W. H. H. MURRAY, THE MURRAY HOMESTEAD GUILFORD, CONN.

W. H. H. MURRAY,
THE MURRAY HOMESTEAD GUILFORD, CONN.

50 Years Ago…

CatcherintheRye

In 1964, I started keeping a little red and black record book with the titles and authors of the books I was reading. I was faithful to that record book until recent years when I transferred my reading list to a spread sheet and then into LibraryThing. I still love to go back to my record book, however, to see what I read 5 years ago, or as I did this morning, to see what I read 50 years ago today!
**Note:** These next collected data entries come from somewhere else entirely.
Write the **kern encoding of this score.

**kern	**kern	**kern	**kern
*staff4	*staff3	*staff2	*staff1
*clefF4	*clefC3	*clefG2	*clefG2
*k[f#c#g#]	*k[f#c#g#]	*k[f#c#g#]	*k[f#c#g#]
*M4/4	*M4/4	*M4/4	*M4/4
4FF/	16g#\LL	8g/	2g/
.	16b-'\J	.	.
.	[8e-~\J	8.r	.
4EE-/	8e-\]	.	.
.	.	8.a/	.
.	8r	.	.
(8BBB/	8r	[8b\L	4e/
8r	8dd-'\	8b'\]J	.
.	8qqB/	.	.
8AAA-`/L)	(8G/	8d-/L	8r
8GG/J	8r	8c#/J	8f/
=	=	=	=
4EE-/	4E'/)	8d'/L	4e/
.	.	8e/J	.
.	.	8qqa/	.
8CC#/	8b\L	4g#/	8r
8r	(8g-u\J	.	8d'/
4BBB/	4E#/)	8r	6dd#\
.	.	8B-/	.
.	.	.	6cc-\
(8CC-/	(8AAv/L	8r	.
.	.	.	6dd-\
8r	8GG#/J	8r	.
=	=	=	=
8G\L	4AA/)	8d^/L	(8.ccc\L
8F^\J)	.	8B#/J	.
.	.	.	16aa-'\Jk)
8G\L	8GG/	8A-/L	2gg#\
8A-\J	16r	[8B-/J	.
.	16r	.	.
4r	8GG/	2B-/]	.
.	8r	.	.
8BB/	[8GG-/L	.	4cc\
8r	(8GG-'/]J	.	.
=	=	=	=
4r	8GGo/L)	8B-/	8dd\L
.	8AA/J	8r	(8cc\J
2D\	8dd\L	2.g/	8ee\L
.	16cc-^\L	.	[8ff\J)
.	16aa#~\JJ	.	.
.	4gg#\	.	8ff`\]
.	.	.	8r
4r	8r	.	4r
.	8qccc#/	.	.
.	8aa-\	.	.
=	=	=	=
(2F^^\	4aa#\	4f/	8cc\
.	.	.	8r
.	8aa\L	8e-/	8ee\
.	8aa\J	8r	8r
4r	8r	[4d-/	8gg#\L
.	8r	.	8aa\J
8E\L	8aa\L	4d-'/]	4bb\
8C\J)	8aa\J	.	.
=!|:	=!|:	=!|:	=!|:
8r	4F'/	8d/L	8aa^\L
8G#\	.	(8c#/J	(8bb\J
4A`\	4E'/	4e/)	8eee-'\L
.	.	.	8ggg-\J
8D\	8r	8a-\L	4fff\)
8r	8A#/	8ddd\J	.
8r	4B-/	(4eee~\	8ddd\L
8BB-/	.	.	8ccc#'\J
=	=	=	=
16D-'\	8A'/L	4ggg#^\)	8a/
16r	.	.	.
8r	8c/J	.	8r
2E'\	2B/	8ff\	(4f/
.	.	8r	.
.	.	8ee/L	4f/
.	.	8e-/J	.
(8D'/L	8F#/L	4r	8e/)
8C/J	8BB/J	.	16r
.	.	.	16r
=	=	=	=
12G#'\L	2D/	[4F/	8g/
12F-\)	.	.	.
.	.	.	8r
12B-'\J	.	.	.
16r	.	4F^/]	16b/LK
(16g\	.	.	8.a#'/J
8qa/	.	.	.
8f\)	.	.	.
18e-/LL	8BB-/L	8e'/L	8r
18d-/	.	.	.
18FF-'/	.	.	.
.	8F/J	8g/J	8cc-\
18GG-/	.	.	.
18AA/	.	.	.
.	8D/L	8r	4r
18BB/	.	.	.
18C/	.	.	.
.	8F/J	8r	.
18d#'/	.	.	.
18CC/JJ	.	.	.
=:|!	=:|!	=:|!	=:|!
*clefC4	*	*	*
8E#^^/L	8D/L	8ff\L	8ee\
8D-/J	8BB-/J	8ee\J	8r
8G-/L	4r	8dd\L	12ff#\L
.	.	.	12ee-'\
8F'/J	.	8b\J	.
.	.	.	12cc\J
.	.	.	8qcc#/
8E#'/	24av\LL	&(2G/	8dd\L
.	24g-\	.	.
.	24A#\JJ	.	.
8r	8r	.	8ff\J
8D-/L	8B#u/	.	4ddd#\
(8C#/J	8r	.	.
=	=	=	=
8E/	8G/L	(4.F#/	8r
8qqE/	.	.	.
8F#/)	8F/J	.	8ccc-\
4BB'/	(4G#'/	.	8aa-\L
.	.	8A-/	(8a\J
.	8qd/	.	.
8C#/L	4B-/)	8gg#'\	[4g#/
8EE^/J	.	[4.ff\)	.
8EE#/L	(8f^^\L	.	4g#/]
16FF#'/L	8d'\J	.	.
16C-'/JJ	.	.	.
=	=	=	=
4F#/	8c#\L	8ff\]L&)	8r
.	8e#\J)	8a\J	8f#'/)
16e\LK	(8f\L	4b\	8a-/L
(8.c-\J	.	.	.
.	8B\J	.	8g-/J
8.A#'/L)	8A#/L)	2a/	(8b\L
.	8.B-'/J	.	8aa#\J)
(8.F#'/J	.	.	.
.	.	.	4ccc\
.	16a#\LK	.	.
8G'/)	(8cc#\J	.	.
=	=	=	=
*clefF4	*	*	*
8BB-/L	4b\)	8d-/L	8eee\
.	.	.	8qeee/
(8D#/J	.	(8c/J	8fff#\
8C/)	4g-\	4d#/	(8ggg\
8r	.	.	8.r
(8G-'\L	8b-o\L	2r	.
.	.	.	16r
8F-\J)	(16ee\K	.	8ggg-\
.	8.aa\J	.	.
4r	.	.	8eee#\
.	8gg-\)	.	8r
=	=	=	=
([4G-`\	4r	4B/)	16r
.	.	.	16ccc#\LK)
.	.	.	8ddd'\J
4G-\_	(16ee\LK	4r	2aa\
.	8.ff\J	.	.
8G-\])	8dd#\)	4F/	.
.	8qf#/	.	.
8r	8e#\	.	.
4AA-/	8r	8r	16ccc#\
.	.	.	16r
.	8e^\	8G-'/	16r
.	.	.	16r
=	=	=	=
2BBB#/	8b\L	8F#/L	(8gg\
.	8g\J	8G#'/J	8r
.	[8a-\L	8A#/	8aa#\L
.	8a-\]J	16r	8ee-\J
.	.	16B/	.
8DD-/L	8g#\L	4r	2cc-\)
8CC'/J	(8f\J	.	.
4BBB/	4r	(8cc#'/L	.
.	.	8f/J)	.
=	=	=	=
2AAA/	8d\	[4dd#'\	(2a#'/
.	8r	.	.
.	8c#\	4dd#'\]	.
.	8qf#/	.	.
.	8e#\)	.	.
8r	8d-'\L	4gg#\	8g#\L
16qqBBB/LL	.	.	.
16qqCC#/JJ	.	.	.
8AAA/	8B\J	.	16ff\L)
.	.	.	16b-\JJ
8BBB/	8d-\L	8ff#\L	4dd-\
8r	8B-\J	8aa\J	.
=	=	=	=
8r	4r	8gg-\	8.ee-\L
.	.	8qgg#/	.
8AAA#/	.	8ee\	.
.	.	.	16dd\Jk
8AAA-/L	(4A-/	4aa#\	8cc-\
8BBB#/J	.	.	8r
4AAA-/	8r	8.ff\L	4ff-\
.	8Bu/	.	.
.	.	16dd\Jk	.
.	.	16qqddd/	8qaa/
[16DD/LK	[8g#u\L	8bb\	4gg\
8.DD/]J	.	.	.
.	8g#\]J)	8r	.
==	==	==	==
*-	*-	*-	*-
That book was The Catcher in the Rye, by J.D. Salinger. The photo above is of my hubby’s copy — his favorite book, well-worn and well-loved and still on our shelf after all these years. I didn’t love the book the way my husband did. I thought it was terribly sad and depressing, and I never reread it. Perhaps, after 50 years of life experience and a lifetime of reading, I should read this timeless book again and see what I think?

The book begins:

If you really want to hear about it, the first thing you’ll probably want to know is where I was born, and what my lousy childhood was like, and how my parents were occupied and all before they had me, and all that David Copperfield kind of crap, but I don’t feel like going into it, if you want to know the truth.